Os sussurros e gemidos cessaram. Magali resistiu à tentação de levantar e ver o que tinha acontecido.

— Keika, espera. — Do Contra gritou. Uma garota morena saiu do quarto. Seu cabelo preto estava um pouco bagunçado, os olhos castanhos selvagens encaravam Do Contra enquanto calçava o salto alto. Assim que ela terminou, correu para a porta.
— Boa noite. — ela acenou para Magali.
— Boa. — a gulosinha sorriu. Do Contra correu atrás da moça enquanto vestia uma calça jeans. Ele alcançou a mulher quando ela estava preste a abrir a porta.
— Espera. — disse agarrando a cintura da moça.
— Me solta, ou eu espalho para todo o mundo. — ela respondeu, lançando um olhar ameaçador para o rapaz. Sem pensar duas vezes, ele soltou Keika. — Humpf. — ela fechou a porta com força. DC suspirou, se jogando no sofá.

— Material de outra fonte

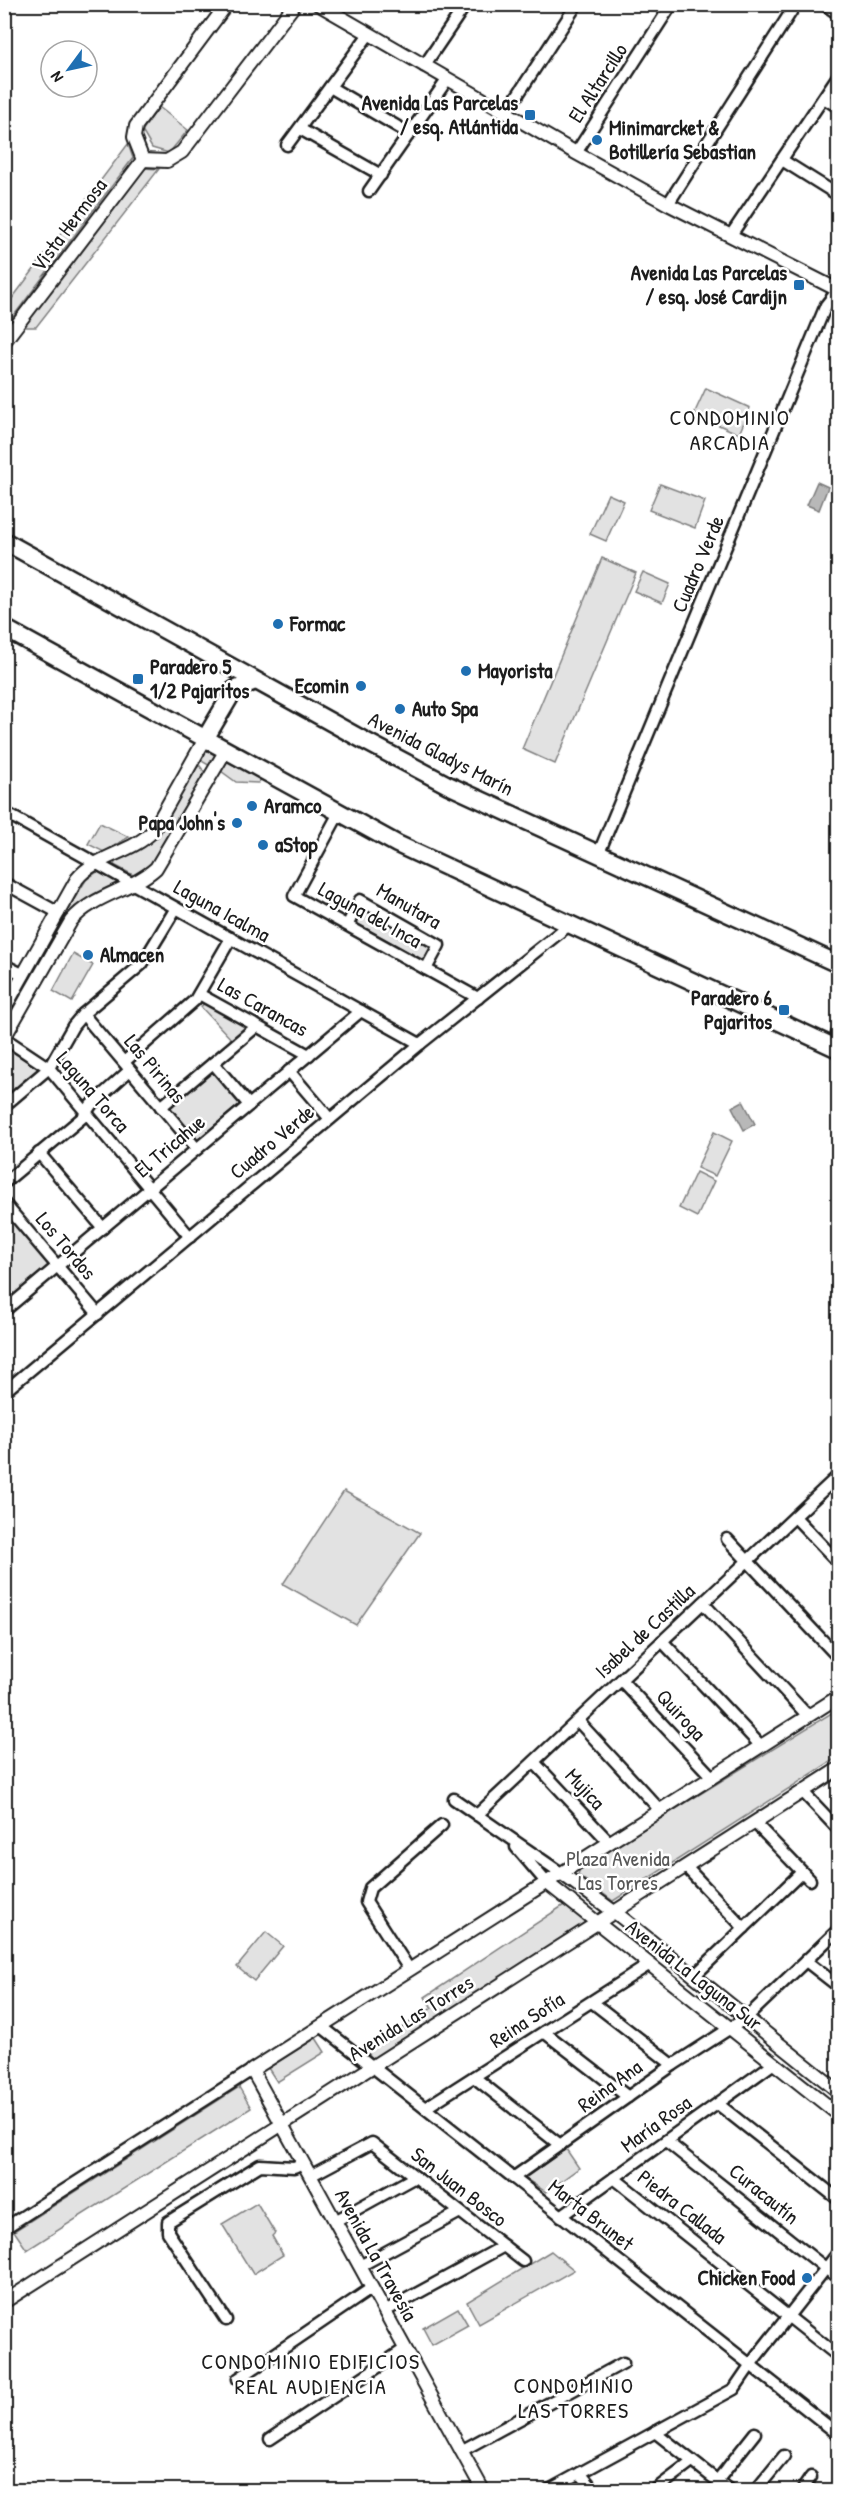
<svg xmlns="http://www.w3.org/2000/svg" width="843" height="2495" font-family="'Patrick Hand',sans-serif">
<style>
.green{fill:#e2e2e2;stroke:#7f7f7f;stroke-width:1.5}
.water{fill:#b8b8b8;stroke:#7a7a7a;stroke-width:1.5}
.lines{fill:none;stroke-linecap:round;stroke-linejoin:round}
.minor-casing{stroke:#1c1c1c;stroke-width:15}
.tertiary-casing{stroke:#1c1c1c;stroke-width:16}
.primary-casing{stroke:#1c1c1c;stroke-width:21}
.minor{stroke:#fff;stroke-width:10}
.tertiary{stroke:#fff;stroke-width:12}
.primary{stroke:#fff;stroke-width:16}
.poi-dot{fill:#1f6fb2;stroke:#fff;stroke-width:2}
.labels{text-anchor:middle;stroke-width:5;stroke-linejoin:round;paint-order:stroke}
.street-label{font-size:21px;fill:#1c1c1c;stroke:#fff}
.poi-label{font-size:21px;font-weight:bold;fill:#1c1c1c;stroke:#fff;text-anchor:start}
.park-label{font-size:21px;fill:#575757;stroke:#fff}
.neighbourhood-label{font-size:22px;letter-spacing:1.5px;fill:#1c1c1c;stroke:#fff}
</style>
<rect width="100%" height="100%" fill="#fff"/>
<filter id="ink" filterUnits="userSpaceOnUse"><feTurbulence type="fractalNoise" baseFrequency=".0167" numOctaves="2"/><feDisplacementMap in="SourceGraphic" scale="12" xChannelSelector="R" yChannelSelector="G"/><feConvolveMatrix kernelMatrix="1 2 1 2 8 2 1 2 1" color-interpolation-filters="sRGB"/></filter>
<g filter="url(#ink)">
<g class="green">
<polygon points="159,107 188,130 169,153 152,148 142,131"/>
<polygon points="128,144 133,158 12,318 8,304"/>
<polygon points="144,168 159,169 36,327 22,327"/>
<polygon points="706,388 750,408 739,434 694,414"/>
<polygon points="660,484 705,501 695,528 649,510"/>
<polygon points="608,494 624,501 606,541 590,534"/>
<polygon points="602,558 636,573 555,764 522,749"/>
<polygon points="643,572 670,584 662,603 634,591"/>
<polygon points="206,745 220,753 212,767 198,759"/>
<polygon points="228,758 263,777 258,783 236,782 221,771"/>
<polygon points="200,766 207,775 152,866 135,876 114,865 117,858 151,841 194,768"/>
<polygon points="100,823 129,837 104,852 88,844"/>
<polygon points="100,870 123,883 81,904 71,914 66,912 86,880"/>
<polygon points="362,907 433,946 425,961 354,922"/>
<polygon points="73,954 93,965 72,1002 53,991"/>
<polygon points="204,1003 244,1025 244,1031 233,1041 201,1007"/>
<polygon points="10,1050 39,1069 5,1099 5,1054"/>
<polygon points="213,1069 241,1103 196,1141 168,1107"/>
<polygon points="714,1132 732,1141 715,1176 697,1168"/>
<polygon points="696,1172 714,1181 697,1217 679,1208"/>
<polygon points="4,1209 52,1265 10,1300 5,1293"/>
<polygon points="344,1491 420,1533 356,1625 283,1584"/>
<polygon points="838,1709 838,1757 613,1901 578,1875 580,1868"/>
<polygon points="564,1905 586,1922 373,2059 366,2051 432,2008 425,1997"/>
<polygon points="266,1932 283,1946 254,1981 237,1967"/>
<polygon points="316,2038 325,2052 277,2082 268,2068"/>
<polygon points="239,2087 251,2108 27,2250 14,2231"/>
<polygon points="566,2149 579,2168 546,2192 525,2178"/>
<polygon points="257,2203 275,2233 272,2236 283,2255 253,2274 222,2224"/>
<polygon points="551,2251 574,2270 479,2324 467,2302"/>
<polygon points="458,2308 468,2325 432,2345 423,2328"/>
</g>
<g class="water">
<polygon points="817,482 828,487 819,510 807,505"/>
<polygon points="743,1101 755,1124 744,1130 732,1107"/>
</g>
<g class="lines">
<defs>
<g id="minor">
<polyline points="824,4 838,14"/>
<polyline points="424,66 466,4"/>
<polyline points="330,87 410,134"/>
<polyline points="824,98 838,107"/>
<polyline points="506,113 577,4"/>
<polyline points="300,129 381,175"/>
<polyline points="287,145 369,34"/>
<polyline points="576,153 672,4"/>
<polyline points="782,160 838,195"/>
<polyline points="369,191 447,80"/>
<polyline points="668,204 796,4"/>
<polyline points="731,235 838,76"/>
<polyline points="4,812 420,1044"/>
<polyline points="339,813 294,896 478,998"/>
<polyline points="598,855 826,305 838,290"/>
<polyline points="4,883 59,913"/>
<polyline points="348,924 360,900 439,945 426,969"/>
<polyline points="4,965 24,975"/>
<polyline points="199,994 309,1055"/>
<polyline points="83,1014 197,1149"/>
<polyline points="4,1038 49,1068 190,1237"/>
<polyline points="124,1062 195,1000 231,938"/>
<polyline points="213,1063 249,1105"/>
<polyline points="289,1071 330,1119"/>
<polyline points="4,1106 49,1068 73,1026 83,1014 142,964 176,908"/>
<polyline points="161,1107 257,1026"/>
<polyline points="39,1153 103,1228"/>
<polyline points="4,1183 83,1117 91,1105 130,1070"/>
<polyline points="4,1203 98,1314"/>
<polyline points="4,1311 361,1011"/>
<polyline points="4,1392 420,1044 569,925"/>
<polyline points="795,1517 838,1562"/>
<polyline points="727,1539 838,1657"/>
<polyline points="703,1603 808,1716"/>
<polyline points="662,1641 761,1746"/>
<polyline points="621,1680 712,1777"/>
<polyline points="578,1721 660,1810"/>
<polyline points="534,1762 609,1842"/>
<polyline points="803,1792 838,1829"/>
<polyline points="454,1799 561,1873"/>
<polyline points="477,1815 838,1476"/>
<polyline points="755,1823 810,1880"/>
<polyline points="516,1847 546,1882"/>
<polyline points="686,1867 744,1928"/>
<polyline points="806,1961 838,1986"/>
<polyline points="409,1969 366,1902 370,1888 442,1825"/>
<polyline points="694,1976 802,1872"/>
<polyline points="592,2002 673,2065"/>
<polyline points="321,2026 838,2434"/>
<polyline points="544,2032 628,2097"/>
<polyline points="474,2077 560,2145"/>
<polyline points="718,2104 838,2199"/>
<polyline points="425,2108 650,1964"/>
<polyline points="666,2141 838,2278"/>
<polyline points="310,2176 372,2143 523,2261"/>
<polyline points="513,2178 673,2065 746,2018 838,1930"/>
<polyline points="614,2178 838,2356"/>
<polyline points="561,2216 774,2063"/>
<polyline points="335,2221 415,2177"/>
<polyline points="8,2226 252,2070"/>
<polyline points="360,2266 460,2212"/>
<polyline points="385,2311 504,2246"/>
<polyline points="226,2320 168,2232 168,2222 260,2165 294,2167 303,2163"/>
<polyline points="238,2379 372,2288"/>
<polyline points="655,2432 729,2490"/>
<polyline points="270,2439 405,2349"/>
<polyline points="461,2451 623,2363"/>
<polyline points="580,2473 594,2490"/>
<polyline points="717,2481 755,2433"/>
<polyline points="549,2490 734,2389 756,2357 838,2253"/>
<polyline points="655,2490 692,2462"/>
<polyline points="756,2490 784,2456"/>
<polyline points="802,2490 811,2477"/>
</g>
<g id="tertiary">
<polyline points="318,4 576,153 668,204 838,290"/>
<polyline points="143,160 167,161 182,152 295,4"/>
<polyline points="143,160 134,137 136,126 227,4"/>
<polyline points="4,342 143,160"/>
<path d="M4 1009 77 879C95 856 132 853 153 831L205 739"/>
<path d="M4 1038 71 921C92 895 132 890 156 868L226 750"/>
<polyline points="835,1047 838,1033"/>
<polyline points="561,1873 621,1917 838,2091"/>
<polyline points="546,1882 838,2114"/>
<polyline points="4,2302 838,1769"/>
<polyline points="483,2490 252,2070 838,1697"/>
</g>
<g id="primary">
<polyline points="4,541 365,741 448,785 838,964"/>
<polyline points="4,628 397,844 838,1049"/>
<polyline points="205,739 234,690 255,681"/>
</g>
</defs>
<use href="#minor" class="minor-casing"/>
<use href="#tertiary" class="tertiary-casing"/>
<use href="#primary" class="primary-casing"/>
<use href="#minor" class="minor"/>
<use href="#tertiary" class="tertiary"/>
<use href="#primary" class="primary"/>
</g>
</g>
<g class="poi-dot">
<rect x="524" y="109" width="12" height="12" rx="3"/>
<circle cx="597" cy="140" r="6"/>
<rect x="793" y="279" width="12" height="12" rx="3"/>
<circle cx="278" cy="624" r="6"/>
<circle cx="466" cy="671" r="6"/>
<rect x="132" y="673" width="12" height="12" rx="3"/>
<circle cx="361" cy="686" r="6"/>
<circle cx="400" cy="709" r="6"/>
<circle cx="252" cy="806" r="6"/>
<circle cx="237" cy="823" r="6"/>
<circle cx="263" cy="845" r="6"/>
<circle cx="88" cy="955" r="6"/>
<rect x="778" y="1004" width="12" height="12" rx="3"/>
<circle cx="807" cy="2278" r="6"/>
</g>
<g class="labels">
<g class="street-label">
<text transform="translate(598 83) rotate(-57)" y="7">El Altarcillo</text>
<text transform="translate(69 225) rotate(-53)" y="7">Vista Hermosa</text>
<text transform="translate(698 564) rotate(-67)" y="7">Cuadro Verde</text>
<text transform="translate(441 754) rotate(27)" y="7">Avenida Gladys Marín</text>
<text transform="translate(409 906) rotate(30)" y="7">Manutara</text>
<text transform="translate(222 911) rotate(29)" y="7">Laguna Icalma</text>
<text transform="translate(370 915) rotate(29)" y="7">Laguna del Inca</text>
<text transform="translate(263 1007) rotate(29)" y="7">Las Carancas</text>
<text transform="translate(155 1069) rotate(50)" y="7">Las Pirinas</text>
<text transform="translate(93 1092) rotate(49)" y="7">Laguna Torca</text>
<text transform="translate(272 1142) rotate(-40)" y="7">Cuadro Verde</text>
<text transform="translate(170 1146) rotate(-40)" y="7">El Tricahue</text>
<text transform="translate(66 1246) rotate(50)" y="7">Los Tordos</text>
<text transform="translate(645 1631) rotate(-43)" y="7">Isabel de Castilla</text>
<text transform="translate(681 1715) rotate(47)" y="7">Quiroga</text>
<text transform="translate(585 1789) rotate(47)" y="7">Mujica</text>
<text transform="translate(694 1975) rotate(38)" y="7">Avenida La Laguna Sur</text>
<text transform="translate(411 2018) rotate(-32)" y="7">Avenida Las Torres</text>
<text transform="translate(527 2020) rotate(-33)" y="7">Reina Sofía</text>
<text transform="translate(610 2086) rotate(-36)" y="7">Reina Ana</text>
<text transform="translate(656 2124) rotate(-36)" y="7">María Rosa</text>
<text transform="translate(459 2187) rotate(38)" y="7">San Juan Bosco</text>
<text transform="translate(764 2194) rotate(39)" y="7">Curacautín</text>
<text transform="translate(682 2207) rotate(38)" y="7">Piedra Callada</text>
<text transform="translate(591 2215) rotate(38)" y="7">Marta Brunet</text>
<text transform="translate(376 2255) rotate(61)" y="7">Avenida La Travesía</text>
</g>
<g class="poi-label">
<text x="518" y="110" text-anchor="end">Avenida Las Parcelas<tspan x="518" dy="24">/ esq. Atlántida</tspan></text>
<text x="609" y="135">Minimarcket &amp;<tspan x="609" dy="24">Botillería Sebastian</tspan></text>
<text x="787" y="280" text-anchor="end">Avenida Las Parcelas<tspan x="787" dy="24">/ esq. José Cardijn</tspan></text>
<text x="290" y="631">Formac</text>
<text x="150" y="674">Paradero 5<tspan x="150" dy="24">1/2 Pajaritos</tspan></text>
<text x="478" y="678">Mayorista</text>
<text x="349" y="693" text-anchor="end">Ecomin</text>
<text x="412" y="716">Auto Spa</text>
<text x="264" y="813">Aramco</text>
<text x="225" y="830" text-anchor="end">Papa John's</text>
<text x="275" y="852">aStop</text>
<text x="100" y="962">Almacen</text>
<text x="772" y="1005" text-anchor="end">Paradero 6<tspan x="772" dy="24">Pajaritos</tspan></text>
<text x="795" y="2285" text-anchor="end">Chicken Food</text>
</g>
<g class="park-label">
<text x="618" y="1866">Plaza Avenida<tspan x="618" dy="24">Las Torres</tspan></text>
</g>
<g class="neighbourhood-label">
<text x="730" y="425">CONDOMINIO<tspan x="730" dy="25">ARCADIA</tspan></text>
<text x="311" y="2369">CONDOMINIO EDIFICIOS<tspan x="311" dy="25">REAL AUDIENCIA</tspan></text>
<text x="574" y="2393">CONDOMINIO<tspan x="574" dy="25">LAS TORRES</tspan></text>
</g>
</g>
<rect width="843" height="2495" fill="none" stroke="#fff" stroke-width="24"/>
<rect x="12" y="12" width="819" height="2471" fill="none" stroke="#1c1c1c" stroke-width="2" filter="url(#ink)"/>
<g transform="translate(69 69) rotate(237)"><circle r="28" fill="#ffffff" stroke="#a4a4a4" stroke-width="1.5"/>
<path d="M0-4.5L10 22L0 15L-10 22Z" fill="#1f6fb2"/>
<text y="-9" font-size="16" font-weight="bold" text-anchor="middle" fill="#1c1c1c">N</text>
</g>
</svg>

— Fez merda, né? — Magali riu.
— Não tem graça. — Do Contra bufou.
— O que aconteceu? — a gulosinha o abraçou.
— Você vai rir. — ele respondeu cabisbaixo.

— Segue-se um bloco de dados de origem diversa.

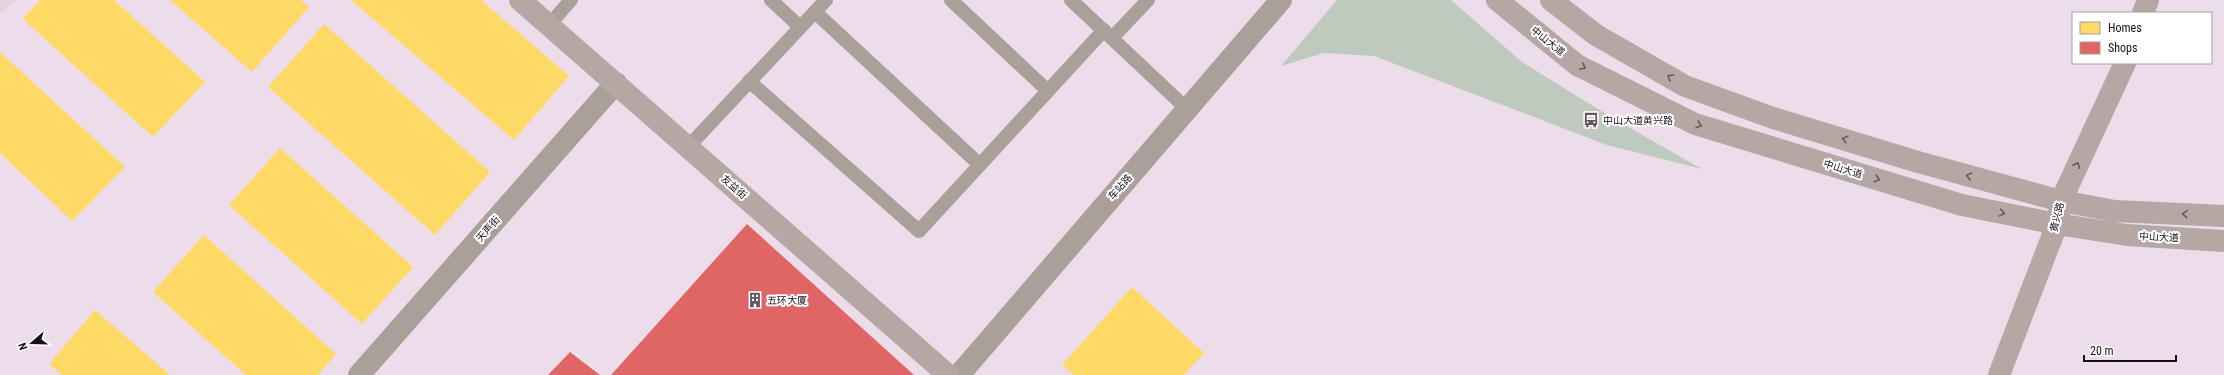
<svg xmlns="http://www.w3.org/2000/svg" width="2224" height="375" viewBox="0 0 2224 375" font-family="'Roboto Condensed','Noto Sans SC',sans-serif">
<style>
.education{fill:#e7d2d9}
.green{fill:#bdcabd}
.homes{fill:#ffd966}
.shops{fill:#e06666}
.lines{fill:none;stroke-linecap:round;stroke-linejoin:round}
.lane{stroke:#aba099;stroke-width:14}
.street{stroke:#aba099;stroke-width:22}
.secondary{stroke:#b4a7a4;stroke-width:22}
.oneway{stroke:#665b5e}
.labels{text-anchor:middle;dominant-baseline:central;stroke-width:4;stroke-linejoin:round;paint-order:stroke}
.street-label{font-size:10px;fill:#180f17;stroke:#fff}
.poi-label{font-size:10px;fill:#180f17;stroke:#fff;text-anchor:start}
</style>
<rect width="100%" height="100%" fill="#edddeb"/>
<!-- education -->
<path class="education" d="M 0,0 L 17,0 L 0,14 Z"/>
<!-- green -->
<path class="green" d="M 1337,0 L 1451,0 L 1522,62 L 1609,116 L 1702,169 L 1607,145 L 1374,56 L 1324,53 L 1281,66 Z"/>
<!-- homes -->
<path class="homes" d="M 40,0 L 114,0 L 205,82 L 153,137 L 23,19 Z
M 170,0 L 301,0 L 309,7 L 252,72 Z
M 351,0 L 481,0 L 569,76 L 514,140 Z
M 324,24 L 490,172 L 435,235 L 268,87 Z
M 0,52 L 125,167 L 72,221 L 0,153 Z
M 280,148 L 413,267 L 362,324 L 229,205 Z
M 204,235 L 336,354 L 318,375 L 246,375 L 153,292 Z
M 1132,287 L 1204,353 L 1184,375 L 1074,375 L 1062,365 Z
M 95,310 L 170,375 L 62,375 L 49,364 Z"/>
<!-- shops -->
<path class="shops" d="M 747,224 L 914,375 L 611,375 Z
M 570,352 L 600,375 L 548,375 Z"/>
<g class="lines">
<!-- lane -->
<path class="lane" d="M 771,0 L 800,27
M 951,0 L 1048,91
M 1071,0 L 1187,109
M 815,12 L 980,165
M 549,25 L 571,0
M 1112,38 L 1148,0
M 749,81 L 919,231 L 1104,30
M 688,147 L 826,0"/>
<!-- street -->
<path class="street" d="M 359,375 L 616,83
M 959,375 L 1281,0"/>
<!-- secondary -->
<path class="secondary" d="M 520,0 L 948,375
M 1497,0 L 1577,65 L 1695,124 L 1962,205 L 2057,224 L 2127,235 L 2224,241
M 1551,0 L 1596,35 L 1685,86 L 1773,118 L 1918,162 L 2061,201 L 2115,211 L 2224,216
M 2143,13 L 2148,0
M 1999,375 L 2057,224 L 2061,201 L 2125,63"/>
</g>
<!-- one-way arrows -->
<defs><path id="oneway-chevron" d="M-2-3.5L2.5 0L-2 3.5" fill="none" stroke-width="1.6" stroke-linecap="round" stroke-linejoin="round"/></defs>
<g class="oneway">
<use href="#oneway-chevron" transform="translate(1583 67) rotate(27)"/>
<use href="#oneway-chevron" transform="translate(1670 77) rotate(-150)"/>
<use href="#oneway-chevron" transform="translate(1699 125) rotate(19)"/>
<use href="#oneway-chevron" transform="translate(1845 139) rotate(-163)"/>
<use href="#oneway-chevron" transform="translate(2077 165) rotate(-65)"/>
<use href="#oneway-chevron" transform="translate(1969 176) rotate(-165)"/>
<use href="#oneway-chevron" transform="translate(1877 179) rotate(17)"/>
<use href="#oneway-chevron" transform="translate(2002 213) rotate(12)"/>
<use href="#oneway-chevron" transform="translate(2185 214) rotate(-178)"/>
</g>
<!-- icons -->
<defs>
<symbol id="bus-bare" viewBox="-9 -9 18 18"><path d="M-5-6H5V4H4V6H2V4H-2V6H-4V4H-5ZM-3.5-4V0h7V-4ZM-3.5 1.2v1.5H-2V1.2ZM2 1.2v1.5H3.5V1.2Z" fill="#635761" stroke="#fff" stroke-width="2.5" paint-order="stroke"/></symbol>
<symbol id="building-bare" viewBox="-9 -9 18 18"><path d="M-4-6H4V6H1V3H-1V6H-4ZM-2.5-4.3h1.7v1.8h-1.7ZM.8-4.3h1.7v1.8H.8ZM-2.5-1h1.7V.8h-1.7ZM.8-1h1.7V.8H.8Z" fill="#635761" stroke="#fff" stroke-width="2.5" paint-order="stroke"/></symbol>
</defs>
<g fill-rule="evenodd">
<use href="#bus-bare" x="1580" y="109" width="22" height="22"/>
<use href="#building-bare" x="744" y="289" width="22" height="22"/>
</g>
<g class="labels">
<!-- street labels -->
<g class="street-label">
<text transform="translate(1548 41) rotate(39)">中山大道</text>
<text transform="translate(1843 169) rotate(17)">中山大道</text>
<text transform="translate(734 187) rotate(41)">友益街</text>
<text transform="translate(1120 187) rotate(-49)">车站路</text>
<text transform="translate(2057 217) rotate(-76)">黄兴路</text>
<text transform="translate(488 229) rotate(-49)">天声街</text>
<text transform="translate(2159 237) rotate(3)">中山大道</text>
</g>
<!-- poi labels -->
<g class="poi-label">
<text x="1603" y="120">中山大道黄兴路</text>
<text x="767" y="300">五环大厦</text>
</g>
</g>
<!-- legend -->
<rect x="2072" y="12" width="140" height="52" fill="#ffffff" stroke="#a39fa2"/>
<rect x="2080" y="22" width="20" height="12" fill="#ffd966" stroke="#a39fa2"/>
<text x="2108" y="32" font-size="12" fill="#180f17">Homes</text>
<rect x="2080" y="42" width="20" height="12" fill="#e06666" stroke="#a39fa2"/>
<text x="2108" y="52" font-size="12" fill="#180f17">Shops</text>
<!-- north arrow -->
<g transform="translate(32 343) rotate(250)" stroke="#ffffff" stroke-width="3" paint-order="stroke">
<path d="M0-3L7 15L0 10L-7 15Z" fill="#180f17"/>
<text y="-6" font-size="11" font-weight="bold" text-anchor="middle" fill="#180f17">N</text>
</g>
<!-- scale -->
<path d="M2084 355v6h92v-6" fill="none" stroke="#180f17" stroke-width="2"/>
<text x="2090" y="355" font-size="12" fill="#180f17" stroke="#ffffff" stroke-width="3" paint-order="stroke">20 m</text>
</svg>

— Não vou, não. — ela beijou a bochecha do rapaz.
— Sei que vai.
— Ok. Não quer contar? Eu já sei mesmo. — ela cruzou os braços. — Seu broxa.
— Não brinca com isso, garota.
— Broxou. — Magali riu alto.
— Não brinca. — Do Contra rosnou irritado.
— Eu não acredito que você broxou. — gargalhou.
— Ah é? — Do Contra agarrou os pulsos da garota, deitando-a no sofá.
— Para DC. — ela riu baixinho. — Eu estou falando sério. Sai. — ele ignorou totalmente. O rapaz se aproximou. — Idiota. — a gulosinha gritou, empurrando-o.

Magali levantou irritada.

— Eu vou te pegar. — ele mordeu os lábios.
— Não ouse levantar deste sofá. — ela ameaçou com um copo de plástico.
— Um copo? — o rapaz riu, arqueando uma sobrancelha.
— Nunca subestime um copo de plástico.
— Sei. — gargalhou. A moça arremessou o copo no rapaz, acertando em cheio a testa de DC.
— Ah, precisamos pintar o apartamento. — ela acenou enquanto entrava no quarto. — De amarelo. E antes do Natal. — gritou fechando a porta do quarto.
— Não gosto de amarelo. — ele gritou em resposta, massageando a testa.